IMPORTANT CHANGE
As noted in the comments, .Except() uses the set internally, so any duplicate elements of list1 will be missing in the final result.
Makes the difference set of two sequences
http://msdn.microsoft.com/en-us/library/system.linq.enumerable.except(v=vs.110).aspx
However, there is a solution that is both O (N) and keeps duplicates in the original list: change the RemoveAll(i => list2.Contains(i)) approach RemoveAll(i => list2.Contains(i)) to use the HashSet<int> to store the exception set.
List<int> list1 = Enumerable.Range(1, 10000000).ToList(); HashSet<int> exclusionSet = Enumerable.Range(500000, 10).ToHashSet(); list1.Remove(i => exclusionSet.Contains(i));
The ToHashSet() extension method is available in MoreLinq .
ORIGINAL RESPONSE
You can use linq
list1 = list1.Except(list2).ToList();
UPDATE
Out of curiosity, I did a simple test of my decision against @ HighCore's.
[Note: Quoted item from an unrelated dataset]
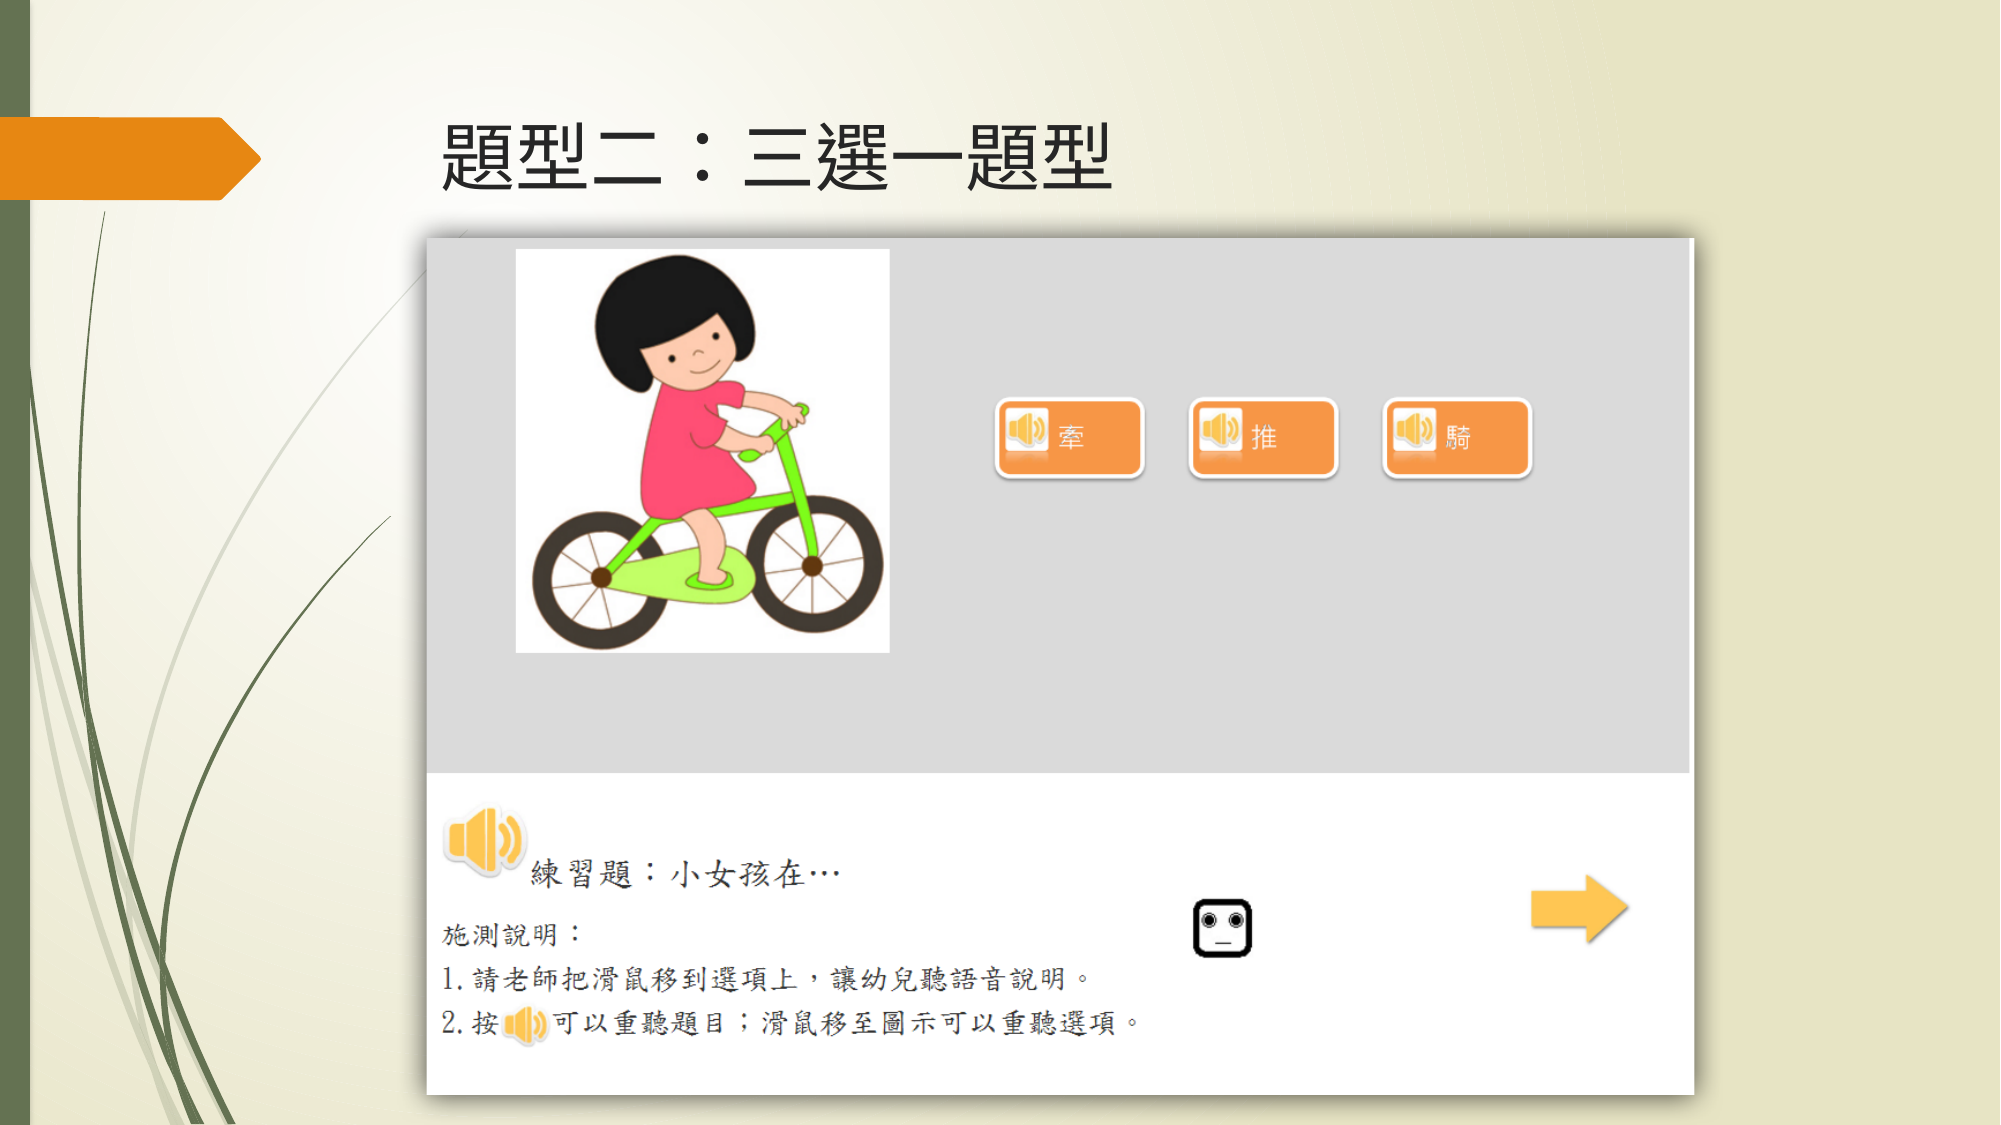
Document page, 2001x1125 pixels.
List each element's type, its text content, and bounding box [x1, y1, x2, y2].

title 題型二：三選一題型 [425, 102, 1888, 313]
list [426, 238, 1695, 1095]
For list2 , which has only one item, its code runs faster. As list2 gets bigger and bigger, its code becomes very slow. It looks like its O (N-square) (or, more specifically, O (list1.length * list2.length), since each item in list1 compared with every item in list2 ). I donβt have enough data to validate Big-O of my solution, but it is much faster when list2 has more than a few items.
Code used for verification:
List<int> list1 = Enumerable.Range(1, 10000000).ToList(); List<int> list2 = Enumerable.Range(500000, 10).ToList();
UPDATE 2
This solution assigns the new list to list1 . As @ Tolya points out, other links (if any) to the original list1 will not be updated. This solution is significantly superior to RemoveAll for all but the smallest list2 sizes. If no other links should see the update, this is preferable for this reason.